Director: Nicolas Lopez (2013)
Starring: Eli Roth, Lorenza Izzo, Andrea Osvart
Find it: IMDB

From Psycho through to From Dusk Till Dawn and Hostel, the two-act story is something of a staple in horror films. Starting out as one thing (crime drama/crude sex comedy) and abruptly changing genre halfway through can be a very effective technique. See all of those films I just mentioned (except for Hostel) as your example. Add The Cottage to that list too, then go and watch The Cottage again. Where Hostel fails is in that its first half is intolerable and ugly, filled with characters you hate and an odd reliance on casual homophobia. It may make the second half switch feel more satisfying, but you're still left with a film full of assholes.

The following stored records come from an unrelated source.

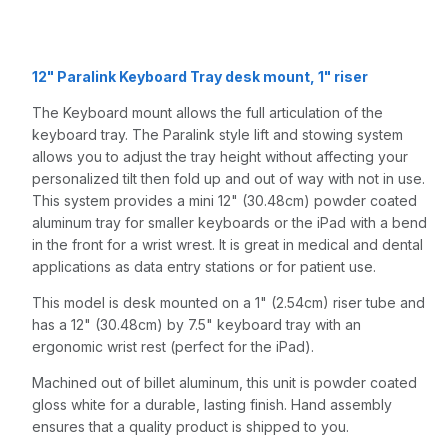
Quartz Gray
12" Paralink Keyboard Tray desk mount, 1" riser
The Keyboard mount allows the full articulation of the
keyboard tray. The Paralink style lift and stowing system
allows you to adjust the tray height without affecting your
personalized tilt then fold up and out of way with not in use.
This system provides a mini 12" (30.48cm) powder coated
aluminum tray for smaller keyboards or the iPad with a bend
in the front for a wrist wrest. It is great in medical and dental
applications as data entry stations or for patient use.
This model is desk mounted on a 1" (2.54cm) riser tube and
has a 12" (30.48cm) by 7.5" keyboard tray with an
ergonomic wrist rest (perfect for the iPad).
Machined out of billet aluminum, this unit is powder coated
gloss white for a durable, lasting finish. Hand assembly
ensures that a quality product is shipped to you.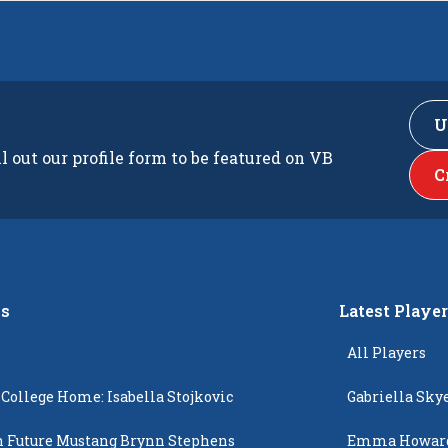
U
ll out our profile form to be featured on VB
C
s
Latest Playe
All Players
 College Home: Isabella Stojkovic
Gabriella Sky
 Future Mustang Brynn Stephens
Emma Howar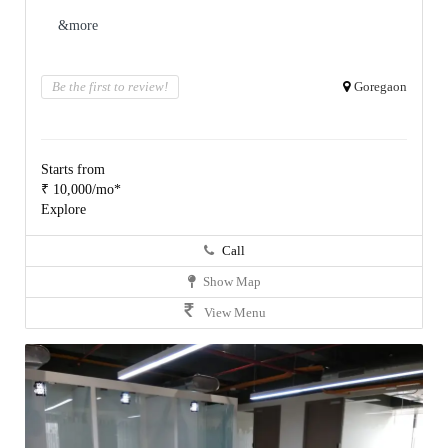
&more
Be the first to review!
Goregaon
Starts from
₹ 10,000/mo*
Explore
Call
Show Map
View Menu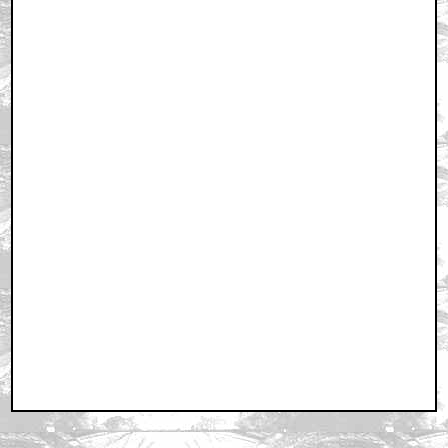
RSS
|
Privacy Policy
|
Contact AICN
This site is © 1996-2026 Ain't It Cool News.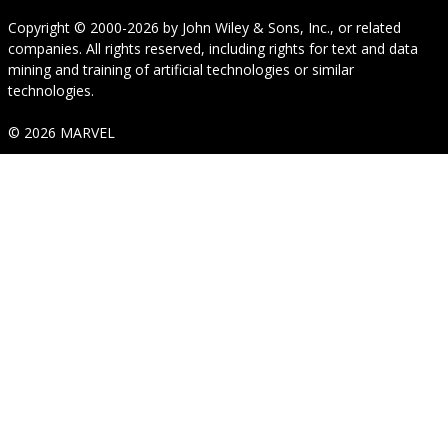
Copyright © 2000-2026
by
John Wiley & Sons, Inc.
, or related
companies. All rights reserved, including rights for text and data
mining and training of artificial technologies or similar
technologies.
© 2026 MARVEL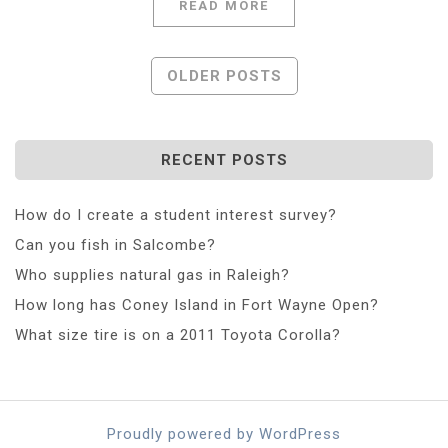
READ MORE
Posts
OLDER POSTS
Navigation
RECENT POSTS
How do I create a student interest survey?
Can you fish in Salcombe?
Who supplies natural gas in Raleigh?
How long has Coney Island in Fort Wayne Open?
What size tire is on a 2011 Toyota Corolla?
Proudly powered by WordPress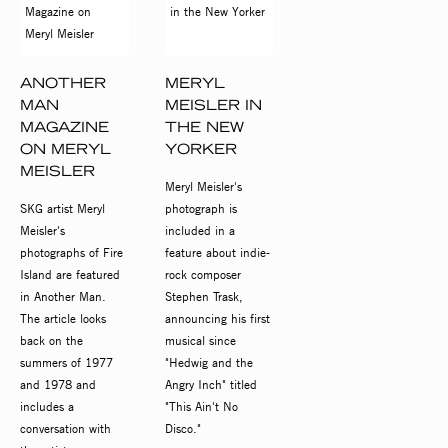
ANOTHER
MERYL
MAN
MEISLER IN
MAGAZINE
THE NEW
ON MERYL
YORKER
MEISLER
Meryl Meisler's
SKG artist Meryl
photograph is
Meisler's
included in a
photographs of Fire
feature about indie-
Island are featured
rock composer
in Another Man.
Stephen Trask,
The article looks
announcing his first
back on the
musical since
summers of 1977
"Hedwig and the
and 1978 and
Angry Inch" titled
includes a
"This Ain't No
conversation with
Disco."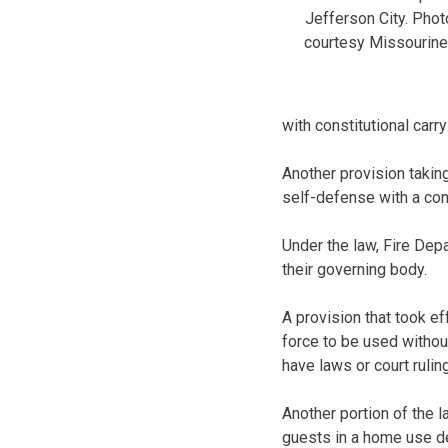
Jefferson City. Phot
courtesy Missourine
with constitutional carry
Another provision taking
self-defense with a con
Under the law, Fire Depa
their governing body.
A provision that took ef
force to be used withou
have laws or court ruli
Another portion of the 
guests in a home use d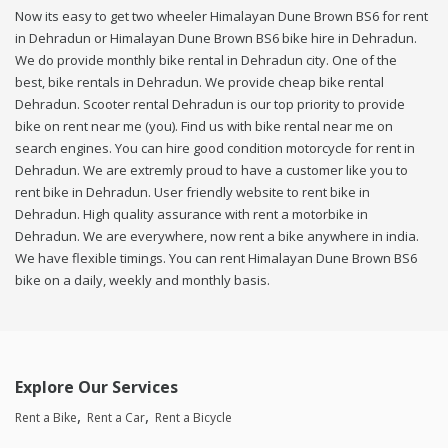
Now its easy to get two wheeler Himalayan Dune Brown BS6 for rent
in Dehradun or Himalayan Dune Brown BS6 bike hire in Dehradun.
We do provide monthly bike rental in Dehradun city. One of the
best, bike rentals in Dehradun. We provide cheap bike rental
Dehradun. Scooter rental Dehradun is our top priority to provide
bike on rent near me (you). Find us with bike rental near me on
search engines. You can hire good condition motorcycle for rent in
Dehradun. We are extremly proud to have a customer like you to
rent bike in Dehradun. User friendly website to rent bike in
Dehradun. High quality assurance with rent a motorbike in
Dehradun. We are everywhere, now rent a bike anywhere in india.
We have flexible timings. You can rent Himalayan Dune Brown BS6
bike on a daily, weekly and monthly basis.
Explore Our Services
Rent a Bike
Rent a Car
Rent a Bicycle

Aftershock follows the two-act template to a tee. Obviously, there's not really much way of foreshadowing such an event as an earthquake, so the first real sign of any horror in the film is when the club our pretty young idiots are dancing away in suddenly collapses on their heads. As the city around them crumbles to bits, the survivors take to the streets, where they are beset by more falling buildings, tsunami warnings and gang rape teams. Because society is only ever an earthquake away from certain gang rape.

A stupendously gory and violent natural disaster film, Aftershock is impressively nasty, once it finally gets going. Using practical effects and prosthetics instead of CGI, it looks and feels authentic. Even Eli Roth, playing the character 'Gringo' isn't too annoying. I still wish he'd stop acting forever, but it's his best performance to date. What does become boring, however, is how quickly the film descends into a battle between pretty girls vs rapists. The earthquake itself is nasty enough without having to resort to that.

True story (mild braggartry included) folks: I was lucky enough to speak with actress Lorenza Izzo and director Nicolas Lopez (Eli Roth, too) and Aftershock does none of them (except for maybe Roth) justice. It fails to capture Lopez's hilarious wit, or that bit when Izzo speaks, and you suddenly fall in love with her. Aftershock is a good disaster exploitation film, but not one that registers too highly on the horror movie Richter scale. Kudos, too, for spoiling it all by putting the ending in the trailer. Well done, guys.